Les Soviets veulent la paix par tous les moyens ; pour eux ne peut exister aucun désir de conquête, mais ils sont prêts à soutenir les peuples exploités qui se soulèvent. Cette Russie communiste, toute saignante des ruines de la guerre qui lui est imposée, a devant elle une formidable tâche de construction intérieure pour laquelle il lui faut une force créatrice extraordinaire. En signant avec elle une paix honorable, les Alliés donneraient la possibilité de vivre et de travailler au plus révolutionnaire des gouvernements, à un gouvernement qui peut être considéré comme l'avant-garde du prolétariat international. Et ils lui permettraient de concentrer ses forces pour la résolution des problèmes sociaux intérieurs.
Mais les Alliés ne veulent pas conclure cette paix. Ils commencent aujourd'hui des pourparlers commerciaux, et le lendemain ils permettent de déclencher l'offensive polonaise, bien qu'un simple mot de leur part eût suffit à l'empêcher. L'impérialisme anglais, en particulier, ne peut se résoudre envers les Soviets à aucune politique honnête, parce qu'il craint trop leur influence révolutionnaire en Orient. Mais il pousse lui-même la Russie vers l'Orient, car il va de soi que si les Soviets n'obtiennent pas la paix, et qu'ils soient obligés de lutter contre les Alliés, ils les frapperont là où il est le plus facile de les atteindre.

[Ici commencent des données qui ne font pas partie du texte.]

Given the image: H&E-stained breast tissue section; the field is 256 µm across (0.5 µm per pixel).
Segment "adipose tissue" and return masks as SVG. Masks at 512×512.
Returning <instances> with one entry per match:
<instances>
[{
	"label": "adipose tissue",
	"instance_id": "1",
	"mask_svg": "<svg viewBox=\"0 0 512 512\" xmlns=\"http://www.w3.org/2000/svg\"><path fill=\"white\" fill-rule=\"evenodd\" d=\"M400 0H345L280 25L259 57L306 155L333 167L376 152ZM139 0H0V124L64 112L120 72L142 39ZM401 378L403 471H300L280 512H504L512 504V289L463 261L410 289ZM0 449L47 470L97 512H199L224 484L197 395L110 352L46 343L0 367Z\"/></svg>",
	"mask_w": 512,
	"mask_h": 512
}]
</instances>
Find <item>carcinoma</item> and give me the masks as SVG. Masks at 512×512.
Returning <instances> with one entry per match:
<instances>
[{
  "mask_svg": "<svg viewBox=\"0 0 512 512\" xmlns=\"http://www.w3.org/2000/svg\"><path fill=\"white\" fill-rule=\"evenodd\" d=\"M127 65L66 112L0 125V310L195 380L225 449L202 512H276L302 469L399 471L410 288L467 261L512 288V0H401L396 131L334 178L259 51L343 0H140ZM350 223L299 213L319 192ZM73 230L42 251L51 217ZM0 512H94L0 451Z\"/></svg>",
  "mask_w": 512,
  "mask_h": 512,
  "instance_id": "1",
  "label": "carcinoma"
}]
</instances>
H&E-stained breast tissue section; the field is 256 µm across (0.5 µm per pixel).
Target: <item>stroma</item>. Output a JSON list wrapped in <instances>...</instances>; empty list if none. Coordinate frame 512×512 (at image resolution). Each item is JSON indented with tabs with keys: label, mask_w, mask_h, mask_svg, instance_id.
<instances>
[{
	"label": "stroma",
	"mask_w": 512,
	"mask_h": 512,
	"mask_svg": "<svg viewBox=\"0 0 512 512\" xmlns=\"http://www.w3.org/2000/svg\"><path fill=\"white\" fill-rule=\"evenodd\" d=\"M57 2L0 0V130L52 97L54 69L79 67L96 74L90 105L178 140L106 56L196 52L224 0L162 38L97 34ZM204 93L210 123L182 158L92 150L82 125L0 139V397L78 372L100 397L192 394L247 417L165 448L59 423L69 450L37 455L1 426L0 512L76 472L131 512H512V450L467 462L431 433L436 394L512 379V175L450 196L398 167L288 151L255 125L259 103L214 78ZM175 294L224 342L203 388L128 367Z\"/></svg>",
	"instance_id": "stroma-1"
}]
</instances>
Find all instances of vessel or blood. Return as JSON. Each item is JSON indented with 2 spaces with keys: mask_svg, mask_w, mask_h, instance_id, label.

Par l'offensive polonaise, les Soviets sont forcés d'atteindre la France. Car la défaite de la Pologne signifie la défaire de l'unique alliée de la France. Les Soviets disent à la France : « Tu l'as voulu, Georges Dandin ! » La Pologne bourgeoise pouvait vivre en toute indépendance : il lui suffisait de voisiner en paix avec la Russie. Elle a pris les armes contre la Russie : les armes la terrasseront !
En soutenant la Pologne, l'impérialisme anglais nous oblige à chercher les points où il est le plus vulnérable. Ces points se trouvent en Asie mineure et moyenne. Si l'impérialisme. anglais nous y oblige, nous lui ferons plus de tort en Asie qu'il ne peut nous faire de tort en Occident. Les aventuriers du Quai d'Orsay sont voués à la mort dans un avenir rapproché. L'impérialisme anglais vivra plus longtemps que le français. Mais bientôt il devra se raviser ou il sera vaincu, car l'histoire se développe aujourd'hui plus vite que ne se figurent l'honorable Lord Curzon et même son collègue plein de tempérament Lloyd George. Des événements historiques peuvent se produire même dans l'intervalle de deux séances du Conseil Suprême des Alliés. Le monde est un volcan, l'histoire mondiale est aujourd'hui une tempête. Les Alliés, qui ne sont même pas en état de maintenir sous leur domination complète la classe ouvrière de leurs propres pays, ne seront certainement pas en état d'enchaîner les forces élémentaires de l'histoire. Le temps ne peut attendre : il exige des décisions et des décisions claires.
Prête à la paix, prête à des concessions, prête à vivre en paisible voisinage même avec les pays capitalistes aussi longtemps que la classe ouvrière d'Occident subit le poids du système capitaliste, la Russie des Soviets n'est pas un aigle à qui les vautours de l'impérialisme puissent impunément s'attaquer. C'est une force, une grande force, une force croissante. Elle obligera ses ennemis à compter avec elle et à la laisser vivre en paix.